- [Description of the task]: Each entry is to be reproduced verbatim, and images are to be omitted.

[Data extracted from a collection]
=-=-=-=-=

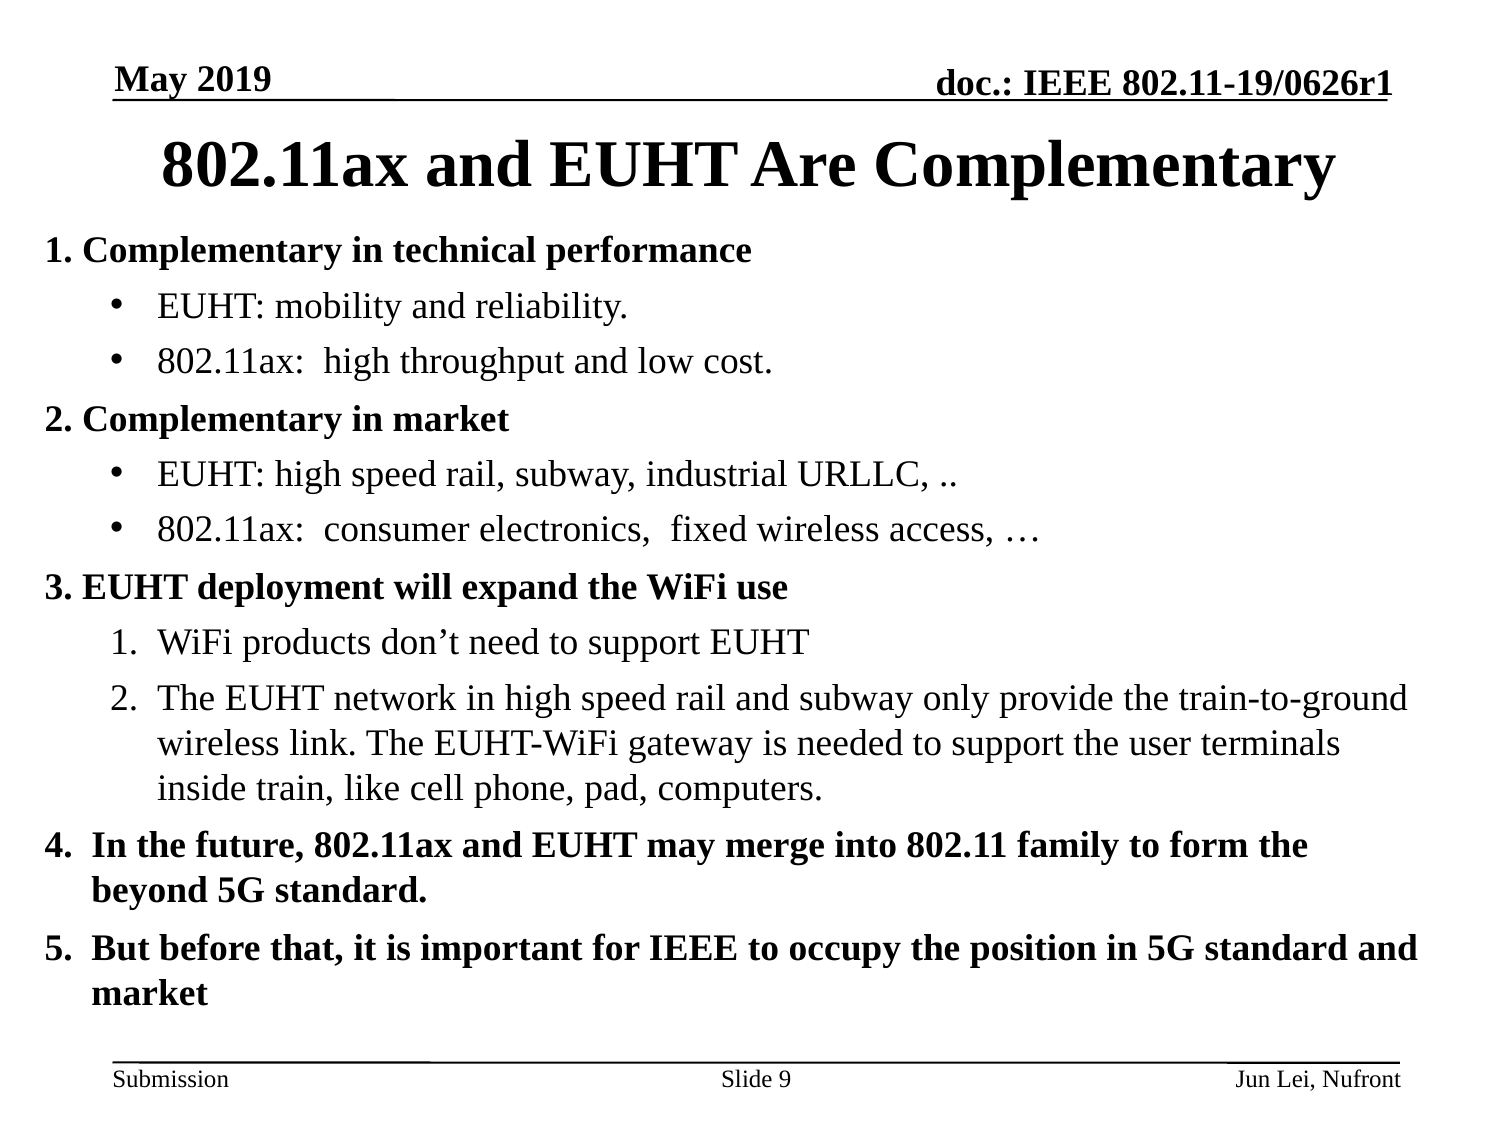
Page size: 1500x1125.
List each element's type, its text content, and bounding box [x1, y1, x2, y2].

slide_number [114, 54, 423, 100]
title 802.11ax and EUHT Are Complementary [112, 112, 1388, 217]
footer Jun Lei, Nufront [878, 1061, 1402, 1093]
slide_number Slide 9 [712, 1061, 800, 1123]
list Complementary in technical performance EUHT: mobility and reliability. 802.11ax: high throughput and low cost. Complementary in market EUHT: high speed rail, subway, industrial URLLC, .. 802.11ax: consumer electronics, fixed wireless access, … EUHT deployment will expand the WiFi use WiFi products don’t need to support EUHT The EUHT network in high speed rail and subway only provide the train-to-ground wireless link. The EUHT-WiFi gateway is needed to support the user terminals inside train, like cell phone, pad, computers. In the future, 802.11ax and EUHT may merge into 802.11 family to form the beyond 5G standard. But before that, it is important for IEEE to occupy the position in 5G standard and market [29, 217, 1436, 1093]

=-=-=-=-=

- [Solved exercise]:
Page size: 1500x1125.
List each element's type, its text content, and bounding box [x1, y1, x2, y2].

slide_number [114, 54, 423, 100]
title 802.11ax and EUHT Are Complementary [112, 112, 1388, 217]
footer Jun Lei, Nufront [878, 1061, 1402, 1093]
slide_number Slide 9 [712, 1061, 800, 1123]
list Complementary in technical performance EUHT: mobility and reliability. 802.11ax: high throughput and low cost. Complementary in market EUHT: high speed rail, subway, industrial URLLC, .. 802.11ax: consumer electronics, fixed wireless access, … EUHT deployment will expand the WiFi use WiFi products don’t need to support EUHT The EUHT network in high speed rail and subway only provide the train-to-ground wireless link. The EUHT-WiFi gateway is needed to support the user terminals inside train, like cell phone, pad, computers. In the future, 802.11ax and EUHT may merge into 802.11 family to form the beyond 5G standard. But before that, it is important for IEEE to occupy the position in 5G standard and market [29, 217, 1436, 1093]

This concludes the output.